29th

if you are a man, and you are coming out of a long term relationship, and you need a "substantial" rebound.... make sure it is with someone you can avoid when you go back to your relationship. if for some reason this proves impossible, then maybe you should do your rebound girl the courtesy of letting her know. instead of letting her just... see it. so she doesn't look at you nearly every day and tell you with her mean eyes "I KNOW WHAT YOU ARE NOT TELLING ME BECAUSE YOU ARE A COWARD AND A BABY... and i wish i had never slept next to you because now i'm thinking about it."

22nd

why does life revolve around people pressing their faces together?

20th

the two people who have combined forces to rob me of the confidence and security i carefully cultivated for 21 years and only really had on lockdown for about 6 months are being around each other in a manner that suggests they are fucking again. she is wearing this as a dress:

27th

no pictures but here's the thing:
bats
filet mignon, scallops, jameson.... not on our tab (four seasons)
the peacock
shots of patron on the job
oh and $200 for like 3 rounds for 10 people plus the shots elie and i love to do when it's all "they're dressed and my credit card is already in"
love not l.a.
tiny baby sings on oprah? and with celine dion. so small she's creepy.
taco bell
austin forevs
ross is a dreamboat, tk looks like jason lee.

12th

i have a new motto: if you can't blog nice, don't blog anything at all.
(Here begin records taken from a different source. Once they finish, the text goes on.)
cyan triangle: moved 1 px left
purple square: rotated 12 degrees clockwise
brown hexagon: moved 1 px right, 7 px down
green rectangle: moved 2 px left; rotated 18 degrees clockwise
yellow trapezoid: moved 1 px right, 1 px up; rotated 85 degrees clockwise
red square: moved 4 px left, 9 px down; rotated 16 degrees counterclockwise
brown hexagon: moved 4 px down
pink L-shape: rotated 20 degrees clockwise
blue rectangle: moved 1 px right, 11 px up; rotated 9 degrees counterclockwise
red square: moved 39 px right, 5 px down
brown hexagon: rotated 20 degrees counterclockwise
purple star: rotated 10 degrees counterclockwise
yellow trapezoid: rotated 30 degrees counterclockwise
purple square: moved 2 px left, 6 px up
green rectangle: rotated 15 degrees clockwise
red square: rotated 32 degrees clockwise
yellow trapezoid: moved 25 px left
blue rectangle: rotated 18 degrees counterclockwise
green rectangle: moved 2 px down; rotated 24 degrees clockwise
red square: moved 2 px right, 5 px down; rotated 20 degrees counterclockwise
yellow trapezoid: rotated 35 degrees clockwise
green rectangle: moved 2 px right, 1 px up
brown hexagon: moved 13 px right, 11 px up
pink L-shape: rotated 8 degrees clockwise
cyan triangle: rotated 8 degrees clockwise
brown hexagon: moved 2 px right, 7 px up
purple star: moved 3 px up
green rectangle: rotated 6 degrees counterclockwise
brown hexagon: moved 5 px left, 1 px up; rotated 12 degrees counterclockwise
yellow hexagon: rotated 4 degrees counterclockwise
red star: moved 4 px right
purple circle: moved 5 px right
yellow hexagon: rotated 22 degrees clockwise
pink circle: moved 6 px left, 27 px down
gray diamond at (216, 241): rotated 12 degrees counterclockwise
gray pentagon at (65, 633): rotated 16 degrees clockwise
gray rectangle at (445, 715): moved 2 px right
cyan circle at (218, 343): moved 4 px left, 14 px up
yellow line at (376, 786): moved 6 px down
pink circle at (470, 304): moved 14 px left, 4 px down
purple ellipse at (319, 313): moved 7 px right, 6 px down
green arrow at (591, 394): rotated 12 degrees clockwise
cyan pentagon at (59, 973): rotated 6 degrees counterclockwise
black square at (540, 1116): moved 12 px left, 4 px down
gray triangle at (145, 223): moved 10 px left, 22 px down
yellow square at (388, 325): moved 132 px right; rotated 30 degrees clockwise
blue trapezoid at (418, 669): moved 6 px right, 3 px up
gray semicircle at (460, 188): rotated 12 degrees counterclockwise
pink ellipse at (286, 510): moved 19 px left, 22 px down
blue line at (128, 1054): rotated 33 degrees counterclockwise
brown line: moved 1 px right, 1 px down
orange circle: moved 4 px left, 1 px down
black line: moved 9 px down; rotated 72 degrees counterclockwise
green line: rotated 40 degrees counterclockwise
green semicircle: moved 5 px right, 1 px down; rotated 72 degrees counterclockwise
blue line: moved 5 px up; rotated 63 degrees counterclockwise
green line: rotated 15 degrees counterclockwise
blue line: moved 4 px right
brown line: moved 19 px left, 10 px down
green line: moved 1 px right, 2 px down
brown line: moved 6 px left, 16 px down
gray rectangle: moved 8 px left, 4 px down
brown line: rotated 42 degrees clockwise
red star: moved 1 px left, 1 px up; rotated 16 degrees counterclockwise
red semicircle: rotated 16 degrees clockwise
also: http://www.collegehumor.com/video:1821028

7th

note to self:
stop being depressed and being a dickhead. i can't even hold my liquor. its embarrassing what an unhappy person i act like because i'm not really. this shit needs to get fixed and quick so it's a good thing i'll be salaried soon. get your shit together.

as a reward for this revelation i got the option of a vma afterparty. someday i'll go and i won't care about award shows anymore but i have no problems admitting that despite disdain for hollywood bullshit vmas make me such a sucker. so midwestern of me.

2nd

i was an interim replacement. i was a temporary stand-in.

i learned this when i saw you making her offers in front of not just me but others who have followed the story. the kind of humiliation i should be used to by now. this shit gnaws at my head when i am alone with it. hence why i try to avoid it as much as possible.

i no longer wish for you. that version doesn't even exist. what i wish for every time i get a chance to wish is for it to make sense or for someone to explain it to me so i understand what in the name of chase hot-ass crawford happened. it's all i want. and until it happens i can't move forward. i'll be right here.